Not surprisingly —and I can see why— Labour is going full noise and accusing the Government of misleading the public.
Labour’s children’s spokeswoman Willow-Jean Prime is saying it just looks like window dressing and the Government misled the public.
But, even though I think the military should be involved on the frontline for the boot camp to be what was promised, I don’t think the Government has intentionally misled the public.
I think what’s happened is it was a half-baked idea thrown out there at a time when ramraids were going through the roof and when Mark Mitchell sounded like he had a police radio scanner next to the bed and, every time he heard them heading off to a ram raid call-out, he’d put out a media release.
And, with all that going on, National announced the boot camp or military-style academy idea before actually talking to the defence force about it.
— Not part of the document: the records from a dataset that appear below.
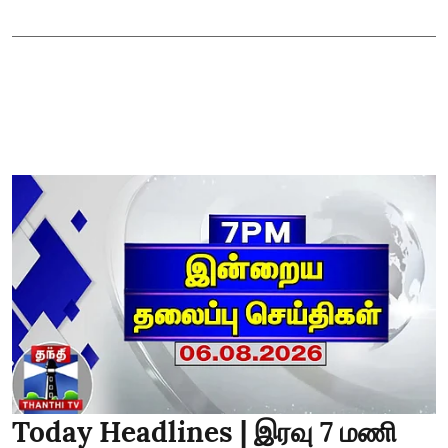
Today Headlines | இரவு 7 மணி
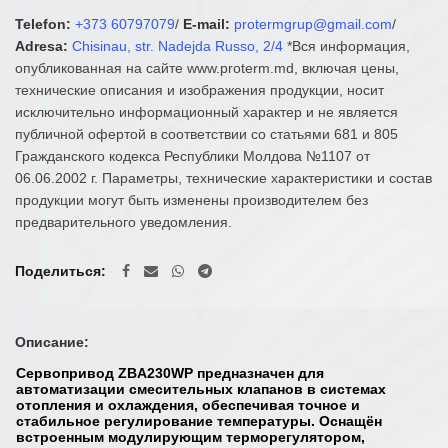
Telefon:
+373 60797079
/
E-mail:
protermgrup@gmail.com
/
Adresa:
Chisinau, str. Nadejda Russo, 2/4
*Вся информация,
опубликованная на сайте www.proterm.md, включая цены,
технические описания и изображения продукции, носит
исключительно информационный характер и не является
публичной офертой в соответствии со статьями 681 и 805
Гражданского кодекса Республики Молдова №1107 от
06.06.2002 г. Параметры, технические характеристики и состав
продукции могут быть изменены производителем без
предварительного уведомления.
Поделиться
Описание:
Сервопривод
ZBA230WP
предназначен для
автоматизации смесительных клапанов в системах
отопления и охлаждения, обеспечивая точное и
стабильное регулирование температуры. Оснащён
встроенным модулирующим терморегулятором,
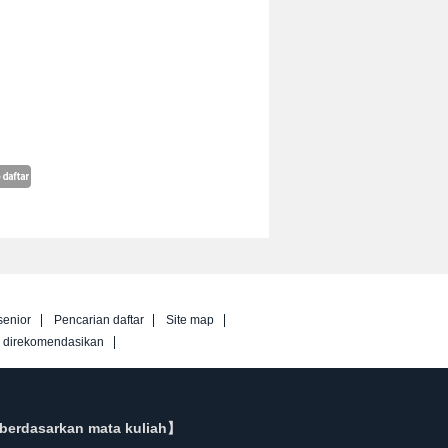
senior
Pencarian daftar
Site map
g direkomendasikan
berdasarkan mata kuliah】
So, in a way, National misled itself in terms of the practicalities of what it wanted to do.
So I’m giving them the benefit of the doubt in that respect.
But, if these academies are going to live up to expectations, then I’m in no doubt that the military needs to be more involved than just giving backroom advice.
And, if the Government can’t get the defence force excited about the idea and willing to be part of it, then it needs to come clean, admit that it was a half-baked idea and stop calling it a military-style academy.